Randall, Nowicki, and Kulkarni claim to have created a new inventory strategy they call the science of theoretical minimums, or STM. They developed this new strategy as a way to manage inventory without affecting customer service levels or shifting cost to other supply chain partners. They explain:

“STM provides a simple and elegant framework to reduce cost and increase customer service levels by monetizing time delays across the extended supply chain. Unlike other strategies, managing to theoretical minimums reduces the total supply chain cost instead of simply pushing costs onto weaker suppliers. This means that STM reveals how much profit is being left on the table in the end-to-end supply chain. This monetization of delay cost provides supply chain executives with a clear picture on where to focus their efforts. More importantly, we contend that STM is an idea whose time has come. In the last decade, the task of managing inventory flows in ways that drive out informational delay has been a sort of alchemy that has alluded the major supply chain technology companies. … The concept is not new. In the hard sciences, theoretical minimums have been used as a bench mark for years. Information technology strategists, for instance, often discuss the theoretically achievable bandwidth of a particular configuration. That is used to understand bottle necks and the opportunities to invest to reduce those bottle necks. Theoretical minimums have a similar value in the supply chain. Here, they provide an idea of what is possible by increasing visibility, attacking latent activities, and synchronizing supply chain processes. Attacking these latencies mitigates the negative costs associated with lead times and variability. STM accomplishes this by providing the basic logic for accounting for inventory and inventory costs in terms of physical and informational delay. This simplicity removes the ambiguity that often clouds inventory related decision-making.”
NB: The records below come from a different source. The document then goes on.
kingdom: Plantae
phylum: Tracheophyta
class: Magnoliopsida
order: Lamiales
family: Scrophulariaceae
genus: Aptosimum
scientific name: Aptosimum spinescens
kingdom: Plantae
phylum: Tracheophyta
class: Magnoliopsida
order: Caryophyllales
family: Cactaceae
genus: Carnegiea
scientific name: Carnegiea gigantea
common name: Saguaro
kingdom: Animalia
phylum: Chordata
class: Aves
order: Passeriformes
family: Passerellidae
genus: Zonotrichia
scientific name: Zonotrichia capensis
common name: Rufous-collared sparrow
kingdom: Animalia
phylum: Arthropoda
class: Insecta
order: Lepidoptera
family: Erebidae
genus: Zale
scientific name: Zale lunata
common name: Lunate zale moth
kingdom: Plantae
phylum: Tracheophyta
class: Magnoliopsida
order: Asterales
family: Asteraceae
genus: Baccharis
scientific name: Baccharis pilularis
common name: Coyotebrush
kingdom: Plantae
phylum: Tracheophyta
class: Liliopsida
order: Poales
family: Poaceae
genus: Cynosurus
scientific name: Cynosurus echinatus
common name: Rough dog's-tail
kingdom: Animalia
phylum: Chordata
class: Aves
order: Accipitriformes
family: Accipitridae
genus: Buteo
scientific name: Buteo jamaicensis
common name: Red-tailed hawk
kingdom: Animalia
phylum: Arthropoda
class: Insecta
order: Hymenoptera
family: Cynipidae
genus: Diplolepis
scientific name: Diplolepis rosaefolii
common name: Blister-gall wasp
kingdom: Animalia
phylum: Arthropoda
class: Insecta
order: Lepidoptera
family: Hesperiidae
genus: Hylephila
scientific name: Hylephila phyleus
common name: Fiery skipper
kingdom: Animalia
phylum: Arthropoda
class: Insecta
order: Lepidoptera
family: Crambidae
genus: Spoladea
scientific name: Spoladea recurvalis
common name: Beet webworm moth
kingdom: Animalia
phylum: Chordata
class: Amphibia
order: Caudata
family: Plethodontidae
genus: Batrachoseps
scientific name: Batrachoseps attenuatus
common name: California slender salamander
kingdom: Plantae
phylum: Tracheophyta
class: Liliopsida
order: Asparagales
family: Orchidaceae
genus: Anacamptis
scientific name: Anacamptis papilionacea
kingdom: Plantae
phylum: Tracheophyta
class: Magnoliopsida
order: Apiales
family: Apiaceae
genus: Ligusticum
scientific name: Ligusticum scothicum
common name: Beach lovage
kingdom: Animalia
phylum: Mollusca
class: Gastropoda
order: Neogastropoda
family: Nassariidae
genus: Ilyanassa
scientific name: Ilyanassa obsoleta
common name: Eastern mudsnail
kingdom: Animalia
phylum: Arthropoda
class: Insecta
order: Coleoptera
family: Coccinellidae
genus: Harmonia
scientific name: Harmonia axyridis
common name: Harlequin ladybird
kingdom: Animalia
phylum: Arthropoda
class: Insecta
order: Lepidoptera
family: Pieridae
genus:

They conclude, “Our results convince us that STM is a leap forward in the way extended supply chain partners visualize the cost of information delay and represents a new and efficient frontier for extended supply chain inventory management.” If their thoughts pique your interest, I recommend you read their article in full.

 

Conclusions

 

“Inventory management is a complex subject,” Cecere writes. Fortunately, cognitive computing systems can deal with complexity. But Cecere insists technology alone is not the answer. “More and more companies are purchasing inventory technologies,” she writes, “but fail to give planners time to plan. This is a mistake. With the rise of the global multi-national, there is more and more need for an inventory planning role to manage the form and function of inventory and develop inventory strategies. Buying the technology and not having clear processes and accountability does not help. … What is … important is the design of inventory strategies in the supply chain and the management of form and function of inventory.” For the foreseeable future, inventory optimization will remain as much art as science; but, as the above discussion indicates blending the right technologies with the right people can dramatically improve the process.

 

Footnotes
[1] Lora Cecere, “Is Inventory Waste or an Asset?Supply Chain Shaman, 3 September 2015.
[2] Wesley S. Randall, David R. Nowicki, and Shailesh Kulkarni, “The Perfect Formula for Determining the Right Amount of Inventory,” Supply Chain 24/7, 28 March 2016.
[3] Lora Cecere, “Does Better Forecasting Improve Inventory? Why I Don’t Think So Anymore.Forbes, 29 November 2015.
[4] Jeff Bodenstab, “Five Types of Inventory Optimization You Should Know,” ToolsGroup, 10 November 2015.
[5] Andy Hill, “12 Best Practices Of Inventory Optimization,” Industrial Distribution, 13 November 2015.